In JFK’s Security, where the
black guys in uniform made me
laugh, I launched five plastic
trays through the screener—
one with my boots, one my
belt and jacket, and bag of
little bottles, one my new
mini iPad, the last two with
my rucksacks, big and small.

We might read the ‘laugh‘ here in different ways. The surface reading is that the ‘black guys’ said or did something witty—literally made the speaker laugh. But ‘black guys in uniform‘ are also, the poem might suggest, a laughable absurdity in a country where ‘black guys’ are systematically oppressed and disproportionately imprisoned. The sight of them compounds and makes hilarious the already surreal experience of airport security. Any ‘laugh’, meanwhile, is a kind of freedom—as elsewhere in the poetry where, by making us laugh at their sheer absurdity, the poems refuse to be reduced to easily explicable commodities. But this laugh is also an act of complicity—after visiting shrines to so many artistic rebels, the poet now bows cheerfully before an oppressive state and an economic system obsessed with possessions and commodities. Our speaker, as if naturally, passes through this border check unchecked.

In Inquisition Lane’s title poem, the speaker walks down an actual Inquisition Lane as though in search of inquisition. Enjoying red wine and chicken instead, he celebrates or laments the fortunes of history—the deadpan narration won’t let us know which:

No one had tortured me for my lack of faith
in the gilted Madonna or the cross-carrying Christ.
No one was going to throw me in the river,
minus my thumbs, fingers or testicles.

The poem culminates in a fantasy wherein one of Sweeney’s many dream houses materialises—this time, an ‘Inquisition Castle’—and the poet disappears into its darkness, presumably to be satisfyingly tortured after all.

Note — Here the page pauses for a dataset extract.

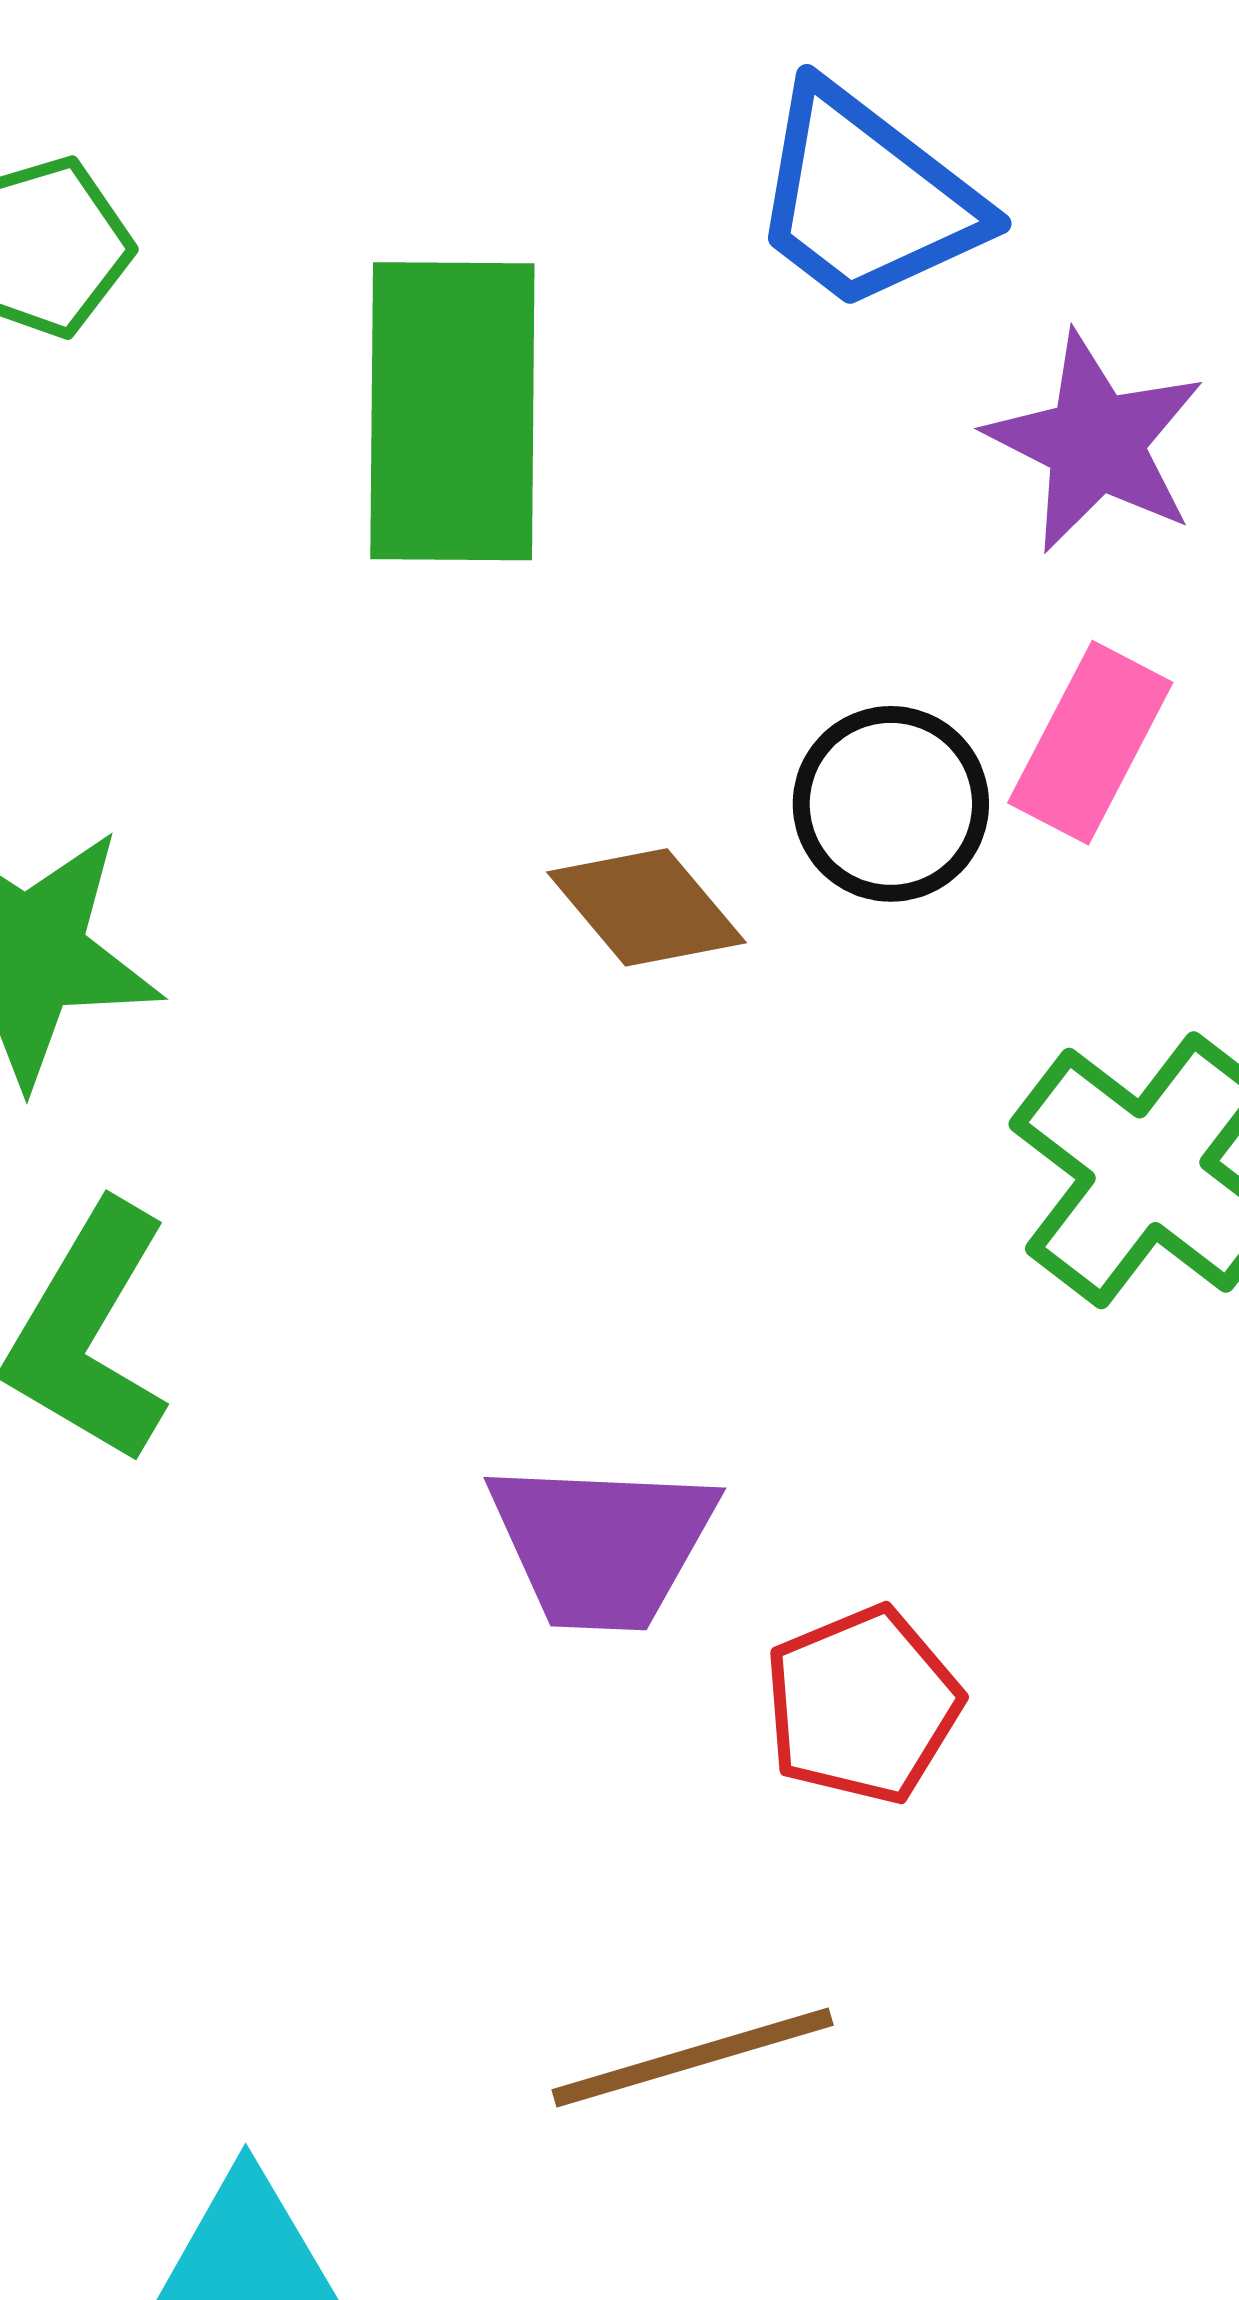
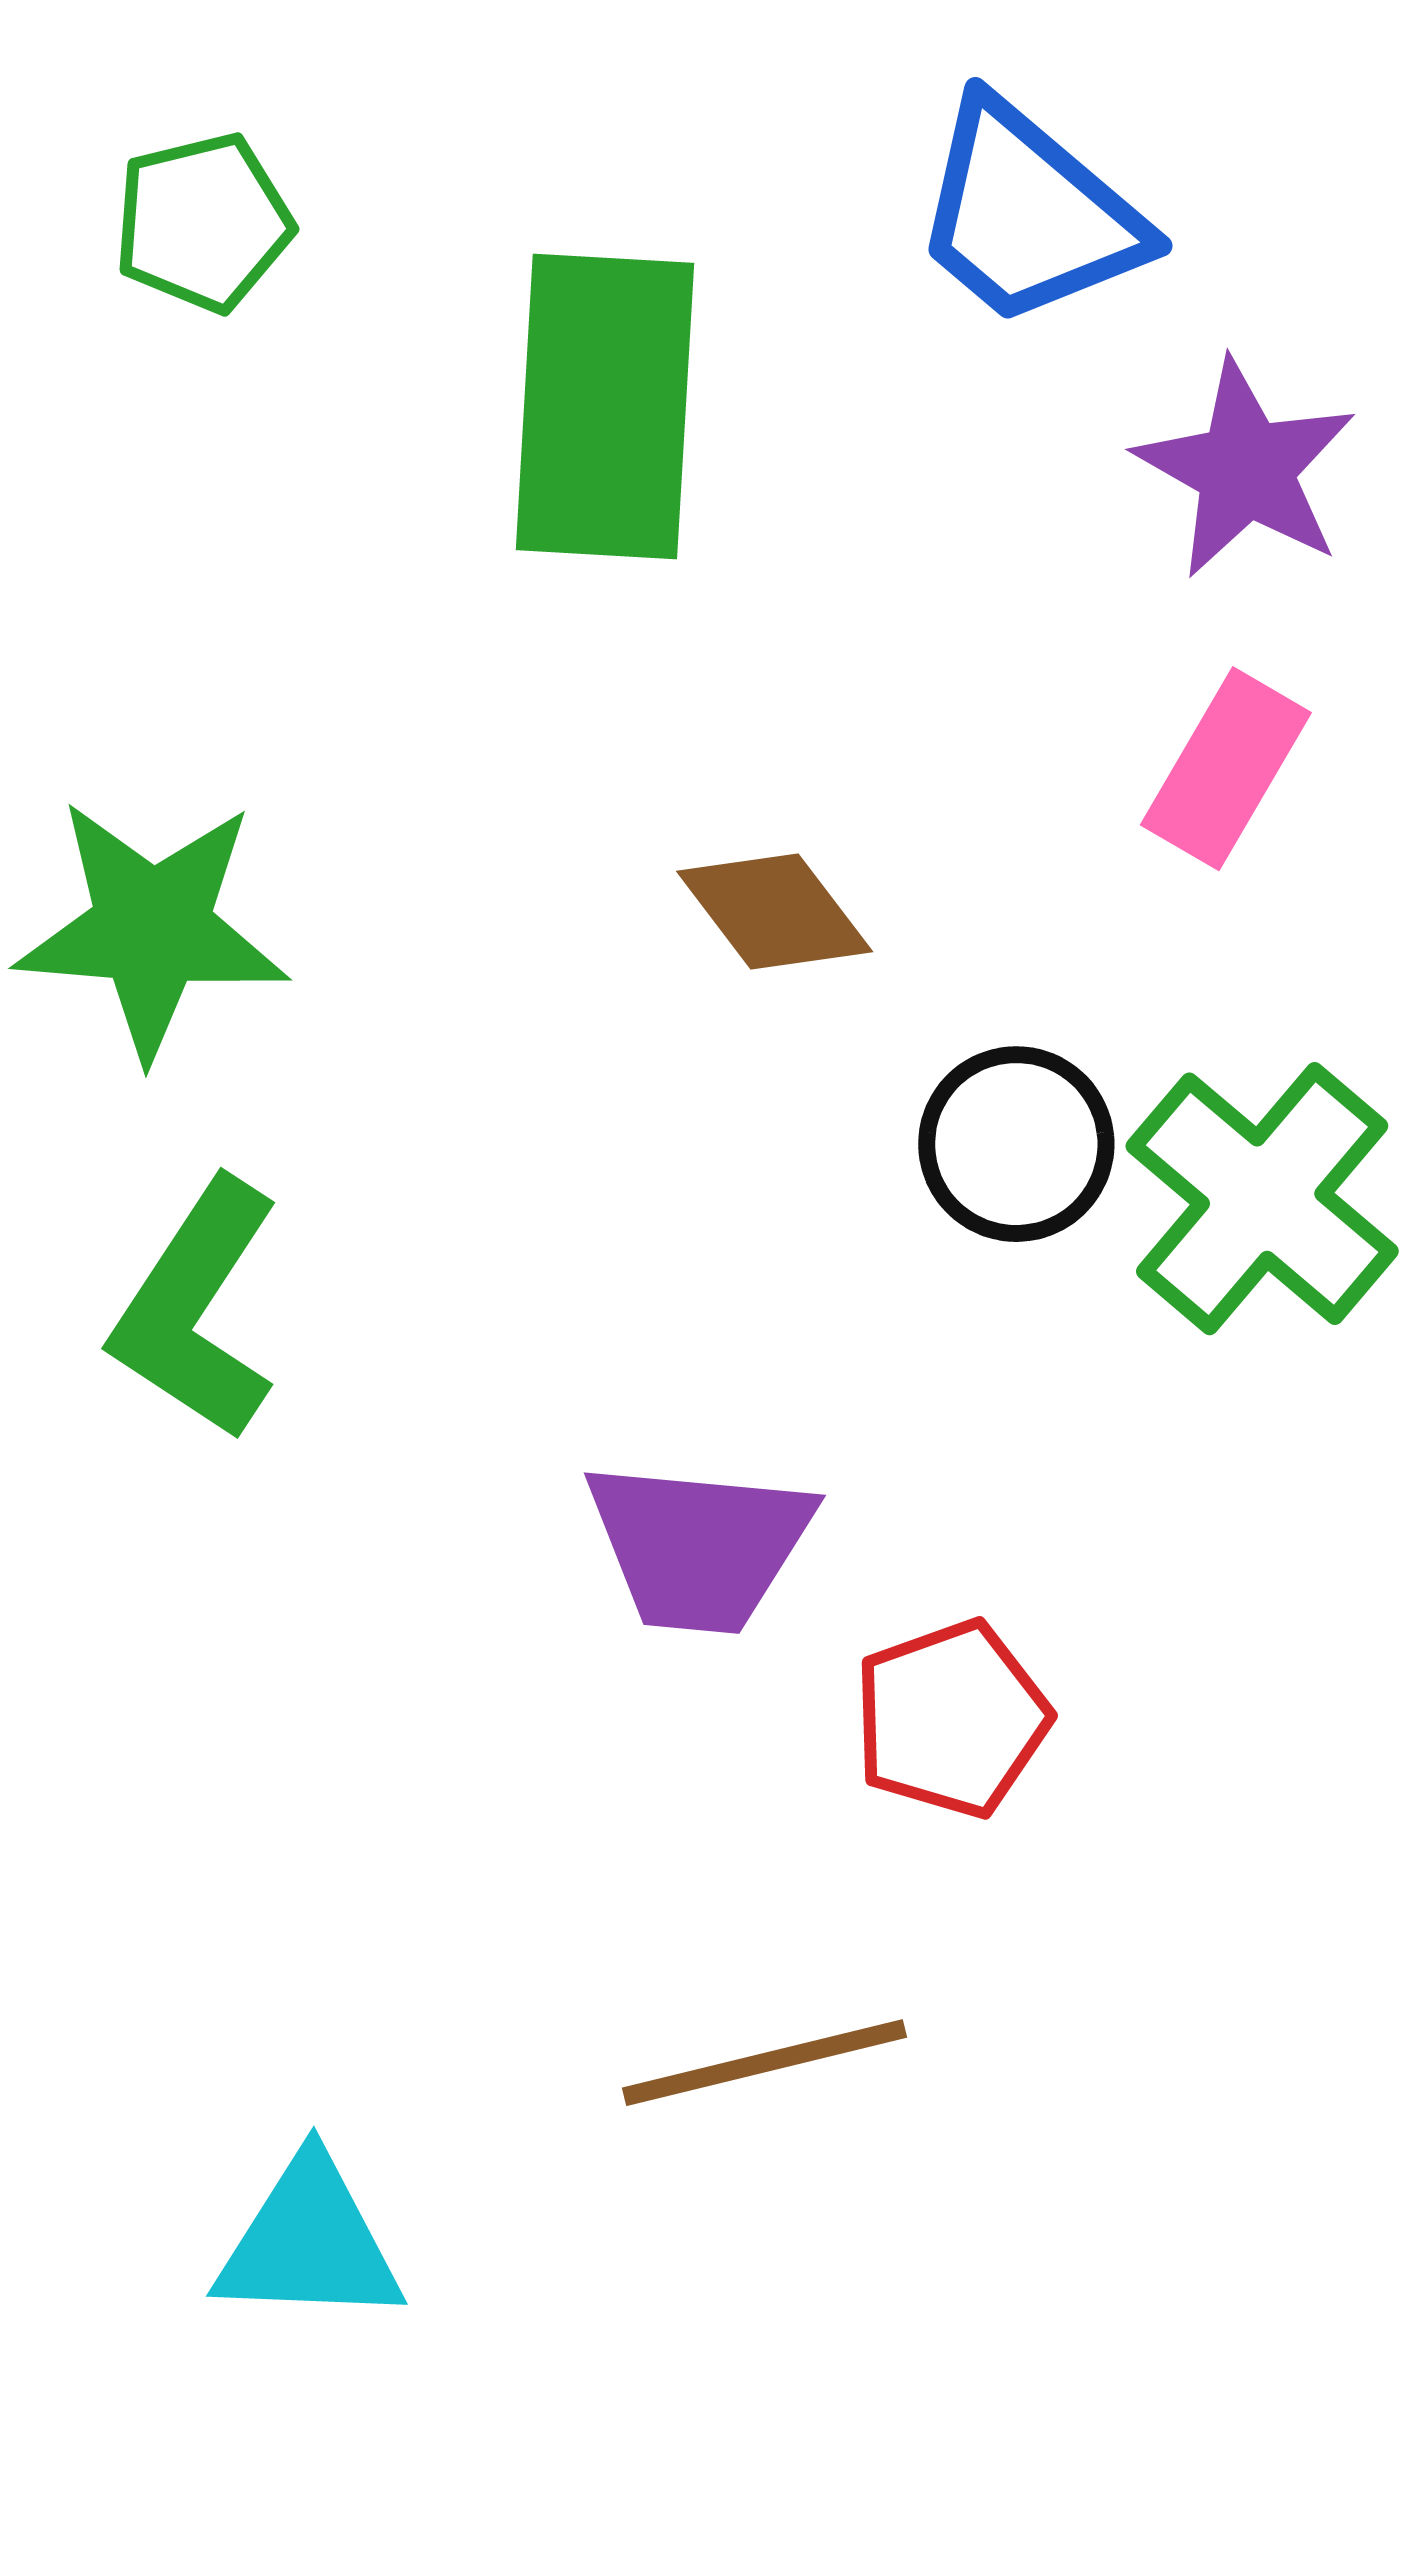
black circle: (891, 804) -> (1016, 1144), moved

What are we to make of this? A craving for persecution from an Irish poet who—beginning from such a position of privilege (in possession of a European passport)—yearns to climb down out of privilege and be one of the righteously persecuted again? Or something else? The more I read the less I’m sure, because Sweeney’s poems persistently muddle the reader’s sense of the relationship between the poem and the world. ‘The Crow’ enacts a parable of justice so poetic it can only suggest the non-existence of comparable justice in the real world. ‘Trainsong’ is a take on the sestina which, denied an envoi, is perfectly circular. It mirrors the experience of staring stupidly out a train window at a repetitive countryside. A parody of closed form, it implicates the poet in its own sheer pointless perfection, self-consciously cut off from the world.

At other times, Sweeney’s poems are perceptive and humane. ‘Elegy for the Moonman’, addressed to Neil Armstrong, offers a moving instance of boundedness in the moon man who can never return to the moon:

You ordered another gin, got me
a second water, then darkened
and said The moon fucked me up
it fucked up all of us who walked
on it, looking back at that blue ball.
How do you think it feels to be so
far away? When I got home I wanted
to return there, but I knew I never
would.

This is tender, and that double ‘fucked’ makes it fierce. It asks us to acknowledge that there are experiences with which we cannot sympathise, sadnesses we cannot reach, people with whom we may not presume to identify—though we might shake their hand. It is one among the many insights and pleasures of Sweeney’s oblique little lyric inventions in Inquisition Lane.